Previously we have shown that a nontumorigenic mouse hepatocyte line harboring simian virus 40 large tumor antigen (SV 40 TAg) could be converted to a full-malignant phenotype by transfection with HBV DNA. Using a permanent SV 40 TAg-negative mouse fibroblast cell line (LTK-), we studied whether the in vitro-oncogenicity of HBV was dependent on simultaneous expression of SV 40 TAg or not. Three fibroblast lines stably transfected by full-length HBV DNA formed four times more colonies of large size in soft agar than nontransfected LTK- cells. All three clones expressed high levels of HBx protein, but variable levels of other HBV proteins. A second type of clone that was transfected by a partial HBV genome and that expressed HBV surface but no HBx proteins, did not acquire increased growth in soft agar. These data reveal that HBV DNA can enhance malignant growth independent of SV 40 TAg and suggest that HBx protein may act as an HBV oncogene at least in vitro.

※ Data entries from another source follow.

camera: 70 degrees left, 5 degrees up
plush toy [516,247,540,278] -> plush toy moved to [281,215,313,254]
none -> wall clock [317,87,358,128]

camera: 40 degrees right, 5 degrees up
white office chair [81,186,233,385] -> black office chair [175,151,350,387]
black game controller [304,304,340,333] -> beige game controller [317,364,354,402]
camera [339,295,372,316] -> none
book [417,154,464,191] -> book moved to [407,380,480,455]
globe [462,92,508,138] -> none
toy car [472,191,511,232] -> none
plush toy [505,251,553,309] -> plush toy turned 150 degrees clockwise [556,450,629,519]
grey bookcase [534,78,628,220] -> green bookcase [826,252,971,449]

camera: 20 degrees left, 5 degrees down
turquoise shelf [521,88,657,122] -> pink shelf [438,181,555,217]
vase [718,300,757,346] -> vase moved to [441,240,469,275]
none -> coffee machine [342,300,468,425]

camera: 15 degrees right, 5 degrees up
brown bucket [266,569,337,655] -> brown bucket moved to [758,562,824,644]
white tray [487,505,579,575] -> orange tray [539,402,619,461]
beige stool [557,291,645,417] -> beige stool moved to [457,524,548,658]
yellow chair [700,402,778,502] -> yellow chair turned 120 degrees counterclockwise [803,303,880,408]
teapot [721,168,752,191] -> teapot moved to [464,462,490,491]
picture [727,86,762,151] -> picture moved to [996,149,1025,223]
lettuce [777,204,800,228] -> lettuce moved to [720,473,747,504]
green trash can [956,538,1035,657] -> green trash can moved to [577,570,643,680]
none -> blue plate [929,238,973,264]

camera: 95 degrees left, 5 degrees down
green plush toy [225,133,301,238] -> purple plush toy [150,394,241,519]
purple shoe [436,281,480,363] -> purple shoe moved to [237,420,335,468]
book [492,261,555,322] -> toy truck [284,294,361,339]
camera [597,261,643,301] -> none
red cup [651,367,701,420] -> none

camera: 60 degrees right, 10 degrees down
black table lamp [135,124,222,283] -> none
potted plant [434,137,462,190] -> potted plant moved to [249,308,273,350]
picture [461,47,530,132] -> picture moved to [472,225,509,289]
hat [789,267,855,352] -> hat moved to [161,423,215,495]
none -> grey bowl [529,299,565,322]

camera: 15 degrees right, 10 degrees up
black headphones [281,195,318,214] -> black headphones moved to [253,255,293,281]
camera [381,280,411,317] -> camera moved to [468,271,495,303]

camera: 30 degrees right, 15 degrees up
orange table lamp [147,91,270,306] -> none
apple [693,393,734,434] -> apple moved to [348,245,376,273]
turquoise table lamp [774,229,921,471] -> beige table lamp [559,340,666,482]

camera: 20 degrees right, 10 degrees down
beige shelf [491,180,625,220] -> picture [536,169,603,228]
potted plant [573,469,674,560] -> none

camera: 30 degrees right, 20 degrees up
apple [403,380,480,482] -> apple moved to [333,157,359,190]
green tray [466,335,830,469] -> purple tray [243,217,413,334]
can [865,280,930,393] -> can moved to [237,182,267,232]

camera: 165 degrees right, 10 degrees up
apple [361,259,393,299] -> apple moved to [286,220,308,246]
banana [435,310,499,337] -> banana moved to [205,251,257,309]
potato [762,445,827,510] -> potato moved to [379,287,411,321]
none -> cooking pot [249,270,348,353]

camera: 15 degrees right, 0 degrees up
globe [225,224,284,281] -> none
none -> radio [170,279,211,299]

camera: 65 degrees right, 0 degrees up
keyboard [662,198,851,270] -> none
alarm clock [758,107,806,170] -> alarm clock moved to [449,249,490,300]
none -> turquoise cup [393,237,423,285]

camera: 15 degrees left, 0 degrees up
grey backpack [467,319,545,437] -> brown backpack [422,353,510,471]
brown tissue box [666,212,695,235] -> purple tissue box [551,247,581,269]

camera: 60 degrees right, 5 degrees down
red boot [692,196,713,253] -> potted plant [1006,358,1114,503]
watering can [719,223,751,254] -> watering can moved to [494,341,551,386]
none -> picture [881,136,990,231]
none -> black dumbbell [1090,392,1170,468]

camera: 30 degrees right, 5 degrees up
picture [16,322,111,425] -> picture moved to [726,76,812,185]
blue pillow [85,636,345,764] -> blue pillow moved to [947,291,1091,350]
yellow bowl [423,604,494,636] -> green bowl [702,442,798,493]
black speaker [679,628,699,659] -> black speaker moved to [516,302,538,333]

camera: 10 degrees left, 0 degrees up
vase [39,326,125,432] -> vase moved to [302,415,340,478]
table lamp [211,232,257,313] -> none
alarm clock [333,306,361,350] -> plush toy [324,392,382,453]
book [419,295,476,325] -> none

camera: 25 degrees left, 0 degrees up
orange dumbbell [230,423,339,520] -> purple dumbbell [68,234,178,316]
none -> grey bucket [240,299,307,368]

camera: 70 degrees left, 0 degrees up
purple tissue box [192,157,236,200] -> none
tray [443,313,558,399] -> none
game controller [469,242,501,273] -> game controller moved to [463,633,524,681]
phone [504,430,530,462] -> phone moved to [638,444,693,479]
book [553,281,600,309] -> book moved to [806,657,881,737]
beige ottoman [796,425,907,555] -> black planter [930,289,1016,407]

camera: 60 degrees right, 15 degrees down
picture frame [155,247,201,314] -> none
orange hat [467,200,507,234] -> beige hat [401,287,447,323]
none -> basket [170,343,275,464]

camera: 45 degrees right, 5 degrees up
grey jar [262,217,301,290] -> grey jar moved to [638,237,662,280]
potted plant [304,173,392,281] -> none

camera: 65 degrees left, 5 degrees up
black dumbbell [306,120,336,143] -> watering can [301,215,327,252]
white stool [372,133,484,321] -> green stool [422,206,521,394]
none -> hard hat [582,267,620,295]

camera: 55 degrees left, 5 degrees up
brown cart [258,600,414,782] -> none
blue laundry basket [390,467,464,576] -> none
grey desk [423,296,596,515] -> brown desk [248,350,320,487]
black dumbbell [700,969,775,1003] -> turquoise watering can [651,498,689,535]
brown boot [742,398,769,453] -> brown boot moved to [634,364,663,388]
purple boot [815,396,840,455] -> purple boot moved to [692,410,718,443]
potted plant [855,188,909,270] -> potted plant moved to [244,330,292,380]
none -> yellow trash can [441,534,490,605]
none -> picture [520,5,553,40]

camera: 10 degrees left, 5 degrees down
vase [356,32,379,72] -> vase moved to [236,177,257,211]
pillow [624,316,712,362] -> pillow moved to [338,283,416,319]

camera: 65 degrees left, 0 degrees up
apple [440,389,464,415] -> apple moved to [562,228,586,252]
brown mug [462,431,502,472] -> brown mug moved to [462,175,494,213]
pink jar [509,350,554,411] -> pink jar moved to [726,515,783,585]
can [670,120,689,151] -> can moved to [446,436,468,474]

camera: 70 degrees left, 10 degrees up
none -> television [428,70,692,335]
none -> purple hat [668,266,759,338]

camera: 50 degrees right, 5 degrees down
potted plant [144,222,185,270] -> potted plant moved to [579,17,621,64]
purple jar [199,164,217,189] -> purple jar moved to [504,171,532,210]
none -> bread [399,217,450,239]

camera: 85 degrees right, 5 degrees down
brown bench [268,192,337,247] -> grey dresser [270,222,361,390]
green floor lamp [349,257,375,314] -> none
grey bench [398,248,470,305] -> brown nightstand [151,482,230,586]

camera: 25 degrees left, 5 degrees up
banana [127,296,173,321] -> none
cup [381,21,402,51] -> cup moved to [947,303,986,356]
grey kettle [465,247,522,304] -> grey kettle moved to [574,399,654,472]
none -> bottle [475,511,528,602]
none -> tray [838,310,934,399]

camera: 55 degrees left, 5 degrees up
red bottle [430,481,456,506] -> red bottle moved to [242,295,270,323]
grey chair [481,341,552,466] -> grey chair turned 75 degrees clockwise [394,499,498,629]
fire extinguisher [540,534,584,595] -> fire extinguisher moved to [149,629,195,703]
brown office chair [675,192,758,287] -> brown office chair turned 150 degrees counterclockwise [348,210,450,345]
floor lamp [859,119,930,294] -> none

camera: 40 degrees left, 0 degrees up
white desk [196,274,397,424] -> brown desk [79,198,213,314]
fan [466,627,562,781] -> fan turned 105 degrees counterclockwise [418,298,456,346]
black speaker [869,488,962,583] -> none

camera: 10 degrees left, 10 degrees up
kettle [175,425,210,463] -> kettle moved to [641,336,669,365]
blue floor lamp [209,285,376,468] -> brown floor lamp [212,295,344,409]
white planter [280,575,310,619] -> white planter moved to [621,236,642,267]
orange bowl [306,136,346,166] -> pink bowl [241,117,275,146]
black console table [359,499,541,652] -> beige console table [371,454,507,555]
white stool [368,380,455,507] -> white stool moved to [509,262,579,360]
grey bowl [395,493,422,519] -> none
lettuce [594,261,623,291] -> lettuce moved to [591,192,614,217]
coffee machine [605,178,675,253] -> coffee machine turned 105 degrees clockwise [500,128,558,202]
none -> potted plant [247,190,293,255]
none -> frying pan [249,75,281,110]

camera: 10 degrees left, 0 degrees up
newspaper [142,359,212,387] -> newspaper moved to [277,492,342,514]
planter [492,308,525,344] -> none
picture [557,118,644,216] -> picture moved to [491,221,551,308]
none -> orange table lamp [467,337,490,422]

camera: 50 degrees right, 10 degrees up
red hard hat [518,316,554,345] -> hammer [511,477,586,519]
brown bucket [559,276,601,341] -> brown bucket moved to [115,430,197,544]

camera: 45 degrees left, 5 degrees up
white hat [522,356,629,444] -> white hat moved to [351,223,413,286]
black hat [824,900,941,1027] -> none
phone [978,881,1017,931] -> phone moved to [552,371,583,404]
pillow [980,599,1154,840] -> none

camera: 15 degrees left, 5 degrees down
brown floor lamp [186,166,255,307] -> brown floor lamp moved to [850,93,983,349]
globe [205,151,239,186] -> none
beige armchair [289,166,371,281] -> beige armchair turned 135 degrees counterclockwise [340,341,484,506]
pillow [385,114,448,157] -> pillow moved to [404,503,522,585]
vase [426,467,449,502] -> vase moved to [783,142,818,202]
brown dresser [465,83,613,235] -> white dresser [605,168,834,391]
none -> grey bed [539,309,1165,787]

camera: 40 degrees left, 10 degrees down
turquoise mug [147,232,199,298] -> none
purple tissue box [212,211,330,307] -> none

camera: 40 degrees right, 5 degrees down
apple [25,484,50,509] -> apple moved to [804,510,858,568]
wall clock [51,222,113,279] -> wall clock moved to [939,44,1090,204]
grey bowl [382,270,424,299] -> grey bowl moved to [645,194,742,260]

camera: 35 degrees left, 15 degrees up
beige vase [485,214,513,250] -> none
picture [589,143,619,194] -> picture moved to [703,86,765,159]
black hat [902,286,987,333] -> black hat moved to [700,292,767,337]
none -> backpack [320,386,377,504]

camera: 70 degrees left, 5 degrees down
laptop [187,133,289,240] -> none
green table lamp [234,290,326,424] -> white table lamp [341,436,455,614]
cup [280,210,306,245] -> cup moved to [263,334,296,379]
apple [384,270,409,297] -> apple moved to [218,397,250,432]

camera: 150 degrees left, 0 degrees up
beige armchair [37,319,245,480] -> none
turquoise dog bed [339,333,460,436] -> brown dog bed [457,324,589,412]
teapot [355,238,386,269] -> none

先前我们已经表明,携带猿猴病毒40大T抗原(SV 40 TAg)的非致瘤性小鼠肝细胞系通过转染乙肝病毒(HBV)DNA可转变为完全恶性表型。利用一种永久性的SV 40 TAg阴性小鼠成纤维细胞系(LTK-),我们研究了HBV的体外致癌性是否依赖于SV 40 TAg的同时表达。三个用全长HBV DNA稳定转染的成纤维细胞系在软琼脂中形成的大尺寸集落比未转染的LTK-细胞多四倍。所有三个克隆均高水平表达HBx蛋白,但其他HBV蛋白的表达水平各不相同。第二种类型的克隆用部分HBV基因组转染,表达HBV表面抗原但不表达HBx蛋白,在软琼脂中未获得生长增加。这些数据表明,HBV DNA可独立于SV 40 TAg增强恶性生长,并提示HBx蛋白至少在体外可能作为一种HBV癌基因发挥作用。